According to the statement from the National Association of Scholars on plagiarism, what is the most common form of plagiarism?

=== Passage to read ===

NAS on Plagiarism and Academic Dishonesty

National Association of Scholars

The National Association of Scholars (NAS) regards plagiarism as a severe form of academic dishonesty. Until the events of the last month, declaring that position would have seemed entirely unnecessary. Every college and university in the United States, to our knowledge, forbids plagiarism by students and faculty members. But we live in a time where definitions are often spongy and clever people go to considerable lengths to excuse the inexcusable. In that light, NAS wishes to clarify its position on plagiarism and some related forms of academic dishonesty.

  1. The most common form of plagiarism is to appropriate someone else’s writing and make it appear to be the plagiarist’s own work.
  2. Plagiarism is an offense on at least five levels:
  • It is an offense against the individual whose work has been stolen.
  • It is an offense against the reader who the plagiarist intends to deceive.
  • It is an offense against the academic community, which is built on the accurate presentation of research, the integrity of the published results, and the collegiality of freely and publicly acknowledged joint inquiry to discover truth and extend knowledge.

=== Source material ===

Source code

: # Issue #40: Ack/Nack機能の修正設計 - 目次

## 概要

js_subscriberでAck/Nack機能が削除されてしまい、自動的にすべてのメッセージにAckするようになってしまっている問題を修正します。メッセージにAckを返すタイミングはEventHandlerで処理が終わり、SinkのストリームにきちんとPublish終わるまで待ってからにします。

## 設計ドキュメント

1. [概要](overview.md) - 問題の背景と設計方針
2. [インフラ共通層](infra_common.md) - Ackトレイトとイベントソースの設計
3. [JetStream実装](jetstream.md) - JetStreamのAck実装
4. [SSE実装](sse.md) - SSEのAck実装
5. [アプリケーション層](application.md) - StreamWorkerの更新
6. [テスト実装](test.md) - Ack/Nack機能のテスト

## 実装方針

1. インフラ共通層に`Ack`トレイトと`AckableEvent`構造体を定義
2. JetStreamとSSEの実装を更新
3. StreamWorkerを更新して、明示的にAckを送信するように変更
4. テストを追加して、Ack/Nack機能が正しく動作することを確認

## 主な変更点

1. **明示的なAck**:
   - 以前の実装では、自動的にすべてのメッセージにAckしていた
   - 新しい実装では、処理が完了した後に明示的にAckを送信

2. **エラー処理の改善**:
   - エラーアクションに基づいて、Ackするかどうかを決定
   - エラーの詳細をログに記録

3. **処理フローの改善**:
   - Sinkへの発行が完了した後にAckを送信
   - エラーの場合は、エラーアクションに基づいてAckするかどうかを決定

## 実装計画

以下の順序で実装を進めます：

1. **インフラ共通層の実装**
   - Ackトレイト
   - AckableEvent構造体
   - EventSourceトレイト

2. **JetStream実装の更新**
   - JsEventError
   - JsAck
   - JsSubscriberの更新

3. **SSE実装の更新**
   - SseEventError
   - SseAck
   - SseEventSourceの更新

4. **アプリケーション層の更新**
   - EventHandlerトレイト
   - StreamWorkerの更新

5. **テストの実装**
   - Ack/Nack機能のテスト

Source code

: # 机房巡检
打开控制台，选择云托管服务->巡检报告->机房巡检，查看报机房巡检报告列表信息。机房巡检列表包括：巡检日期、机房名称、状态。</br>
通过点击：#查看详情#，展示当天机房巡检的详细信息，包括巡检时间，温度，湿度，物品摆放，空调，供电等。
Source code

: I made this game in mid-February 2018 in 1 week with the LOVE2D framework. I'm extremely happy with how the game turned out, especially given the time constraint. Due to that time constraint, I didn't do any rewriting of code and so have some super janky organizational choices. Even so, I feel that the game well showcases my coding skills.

===

• _Written answer_
The most common form is appropriating someone else's writing and making it appear to be the plagiarist's own work.